El presidente de Bielorrusia, Alexander Lukashenko, afirmó que su homólogo ruso, Vladimir Putin, ha desestimado en varias ocasiones la idea de atacar la residencia del presidente ucraniano, Volodimir Zelenski. En declaraciones realizadas desde Minsk, Lukashenko calificó de “terrorismo salvaje” el ataque con más de noventa drones que el Kremlin atribuye a Ucrania, el cual habría tenido como objetivo una de las residencias de Putin.
Lukashenko comentó que si Zelenski está involucrado en este ataque, “no sabía lo que estaba haciendo”. Además, subrayó que Rusia ha tenido “todas las posibilidades” de atacar las residencias del presidente ucraniano, incluso utilizando el misil hipersónico Oréshnik. “Cuando se utilizó por primera vez este misil, algunos exaltados instaron a Putin a emplearlo contra los lugares de Kiev desde donde se toman las principales decisiones de esta guerra. Putin rechazó categóricamente esta idea”, indicó Lukashenko, según la agencia estatal Belta.
El mandatario bielorruso también destacó que la guerra ha evolucionado de tal manera que ninguno de los líderes de las partes en conflicto ha intentado eliminar al otro. “No es que acordaran no dispararse entre sí, sino que la situación en esta guerra se desarrolló de tal manera que ningún Jefe de Estado intentó matar al otro. Nadie lo hizo. Y luego intentaron atacar una de las residencias presidenciales de Putin”, explicó.
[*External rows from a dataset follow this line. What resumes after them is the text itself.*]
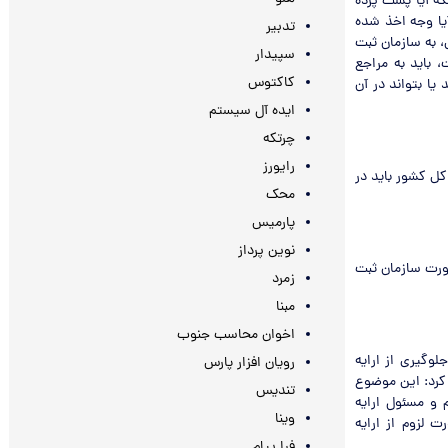
که آیا پشت پرده
آیا وجه اخذ شده
تدبیر
، به سازمان ثبت
سپیدار
 باید به مراجع
کاکتوس
ا بتواند در آن
ایده آل سیستم
چرتکه
رایورز
کل کشور باید در
محک
پارمیس
نوین پرداز
صورت سازمان ثبت
زمرد
مبنا
اخوان محاسب جنوب
وگیری از ارایه
رویان افزار پارس
 کرد: این موضوع
تندیس
 و مسئول ارایه
وینا
 لزوم از ارایه
فرا پیام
Lukashenko recordó que Putin nunca se encuentra en la residencia que fue atacada, cuestionando la lógica del ataque ucraniano. “¿Acaso los ucranianos no sabían que el Presidente nunca está allí? Lo sabían. Entonces, ¿para qué enviar drones a ese lugar? ¿Para qué? No tiene ningún sentido”, afirmó. A pesar de esto, agregó que incluso si la residencia estuviera habitada, el ataque no habría alterado la situación en el campo de batalla.
Es importante señalar que Bielorrusia es un aliado clave de Rusia en Europa, y su territorio ha sido utilizado por Moscú para lanzar la invasión contra Ucrania en 2022.
Por su parte, Zelenski rechazó las acusaciones rusas, afirmando que son parte de una estrategia del Kremlin para justificar nuevos ataques contra Ucrania. En un comunicado, el presidente ucraniano declaró: “Rusia está de nuevo en acción, utilizando declaraciones peligrosas para socavar todos los logros de nuestros esfuerzos diplomáticos compartidos con el equipo del presidente Donald Trump. Seguimos trabajando juntos para acercar la paz”. Además, calificó la historia del “ataque residencial” como una “invención total” destinada a justificar nuevos ataques, incluyendo en Kiev, y a evitar que Rusia tome las medidas necesarias para poner fin a la guerra.